Who’s better to develop a future successor to Jason Kelce than Jeff Stoutland? While Kelce can provide perfect mentor-ship to his protege.

Pick 189 – Josh Ball – OT

More development!

The OT depth seems to be set with Dillard, Mailata, Johnson, and Driscoll. But we’re really not sure how much longer Dillard will be on the team, Johnson is also getting older and the injury bug has been biting him a bit more lately, Driscoll showed flashes at RT but still has a ways to go, and Mailata was definitely hit or miss (with more hits, don’t get that twisted).

Josh Ball is a massive 6’8″ 350 lbs and has the athleticism needed for left tackle. He also has 35 inch arms, very desirable for a tackle.

He will need to answer big time character concerns. He was dismissed from Florida State in 2018 due to accusations of dating violence.

Pick 224 – Rakeem Boyd – RB

You think me and Liam are on the same page?

From “Last Chance U” to the NFL, Boyd is a popular running back target in late rounds.

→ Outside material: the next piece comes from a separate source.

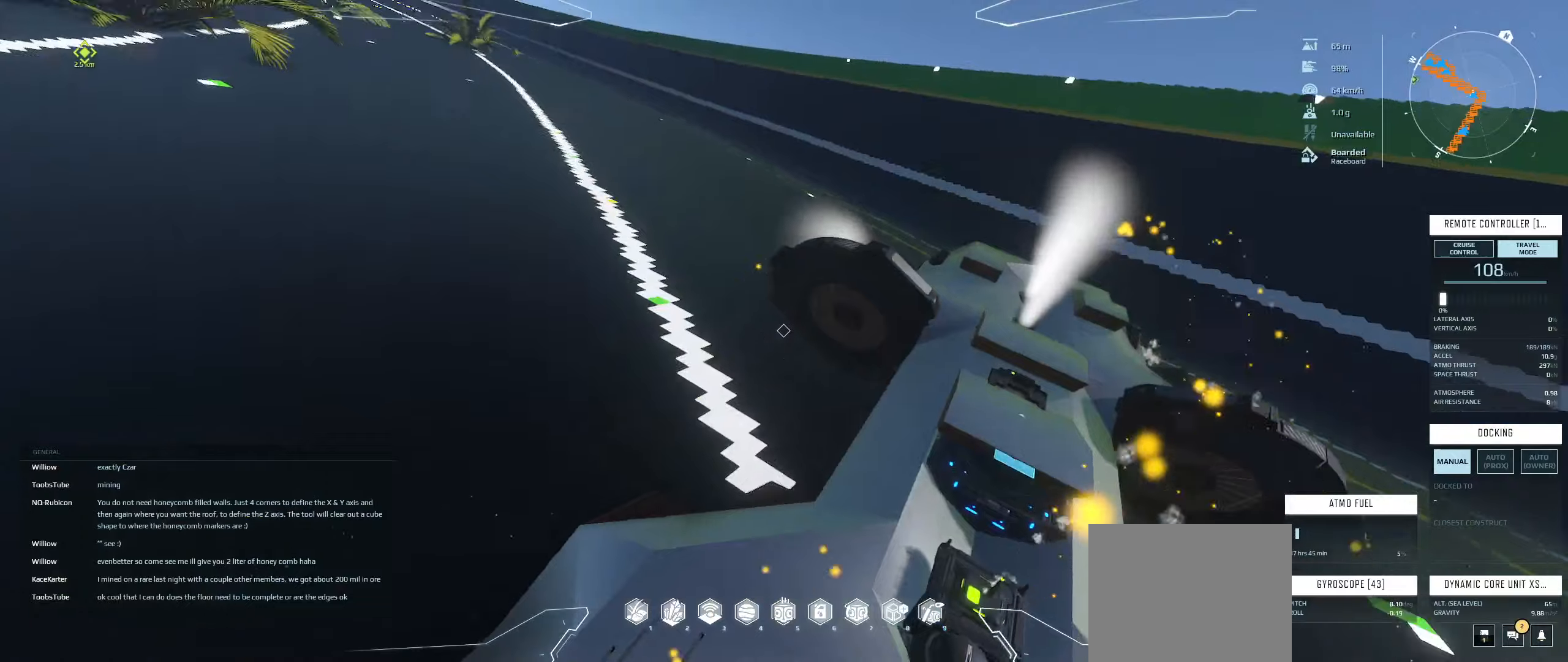
{"keys": ["a", "ctrl", "space"], "events": []}
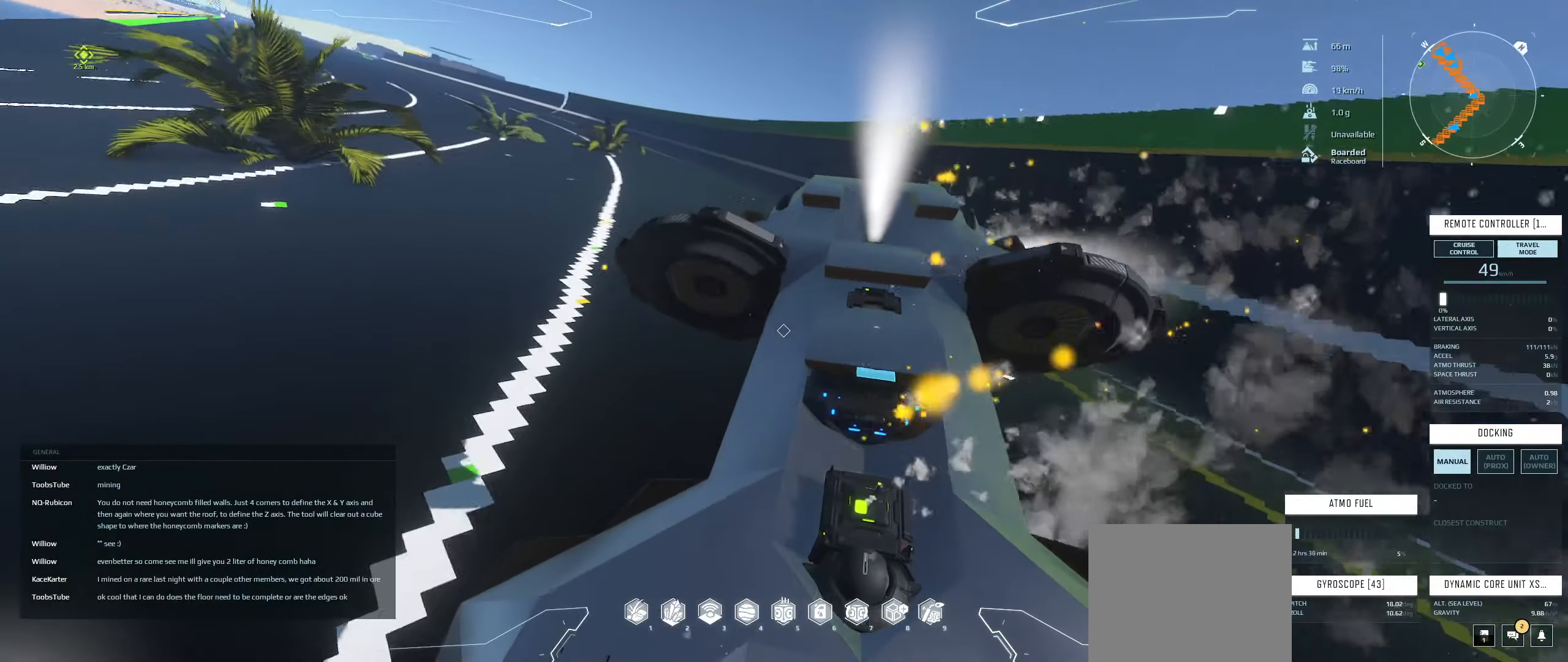
{"keys": [], "events": [[17, "a", "up"], [17, "space", "up"], [67, "ctrl", "up"], [84, "w", "down"], [117, "w", "up"], [267, "e", "down"], [384, "e", "up"]]}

Very stiff, needs time to build up speed (although his 10 yard split suggests a good initial burst), can have tunnel vision. There’s a lot to work on for Boyd. He won’t be a home run hitter, but at 5’11” 213 lbs he can be an effective short yardage back behind Miles Sanders.

Pick 225 – Dax Milne – WR

I’ll admit how surprised I was to see Milne available this late in The Draft Network’s simulation, but he was there. Save the yelling.

At 6’0.5″ 190 lbs, Dax is a tiny fella, but he plays big.

Being presumably the second overall pick Zach Wilson‘s go to target in 2020, Milne hauled in 70 receptions for 1,188 yards and eight touchdowns. The best part about that? His hands:

The three names above Milne’s name will all be gone by early day two.

Did you see the Siranni breakdown about routes? You won’t see Milne splitting any bananas in his routes. Dax is a technician on the field and cuts on a dime.

So why the drop in the draft? In addition to his height limitations, he doesn’t have elite speed (4.57 40) and is very weak at creating separation because of it. He relies heavily on his footwork to create space but you’ll often find his catches being the contested version due to defenders being so close by at all times.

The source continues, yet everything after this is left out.